*** Source material Section Begins ***

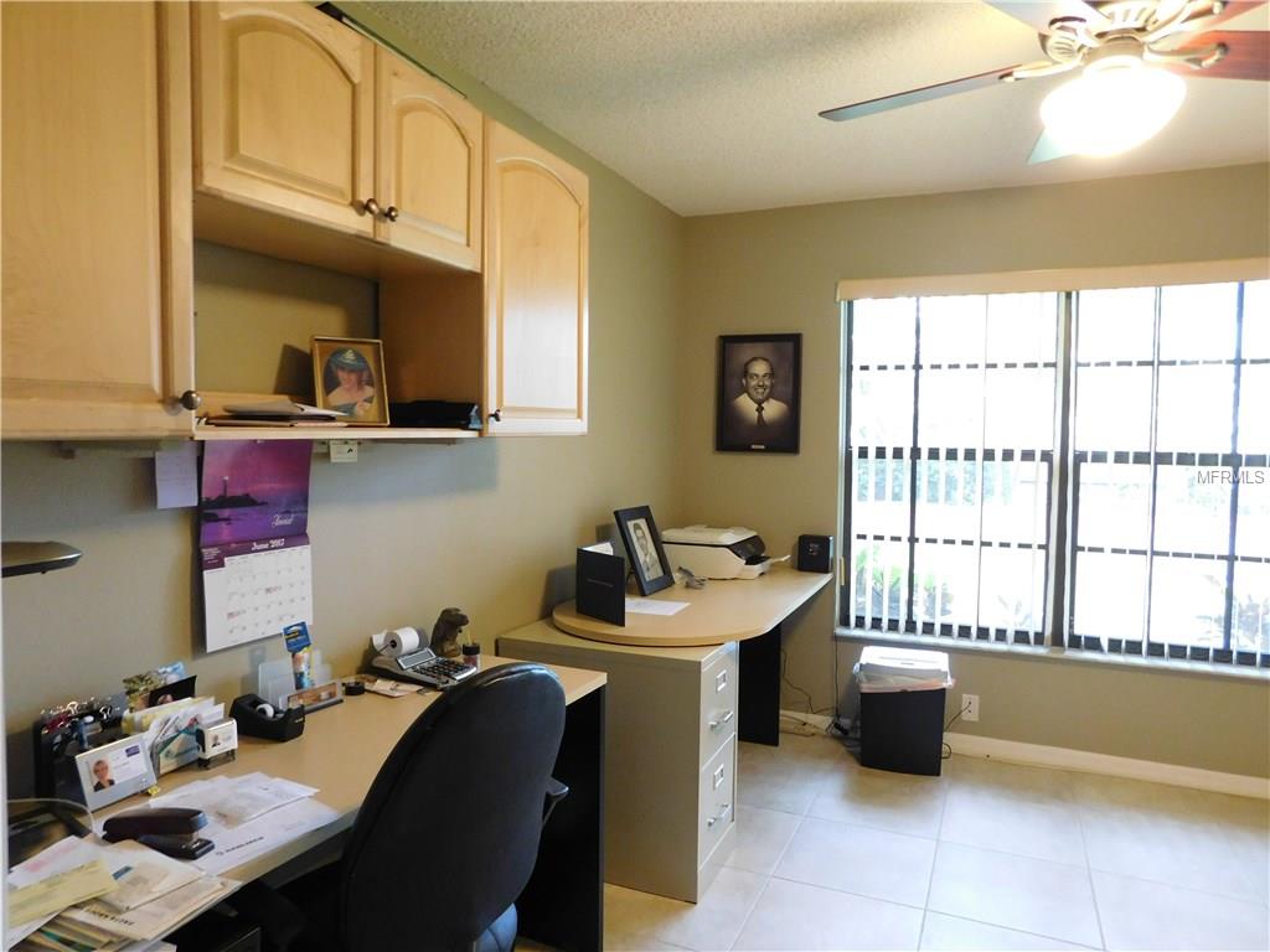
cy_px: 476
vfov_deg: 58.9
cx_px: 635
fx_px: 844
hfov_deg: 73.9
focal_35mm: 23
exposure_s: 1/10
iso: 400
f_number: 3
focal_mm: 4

*** Source material Section Ends ***

● Description of the task
Every line of the listing should be copied precisely, with images omitted.

● Result of the task
cy_px: 476
vfov_deg: 58.9
cx_px: 635
fx_px: 844
hfov_deg: 73.9
focal_35mm: 23
exposure_s: 1/10
iso: 400
f_number: 3
focal_mm: 4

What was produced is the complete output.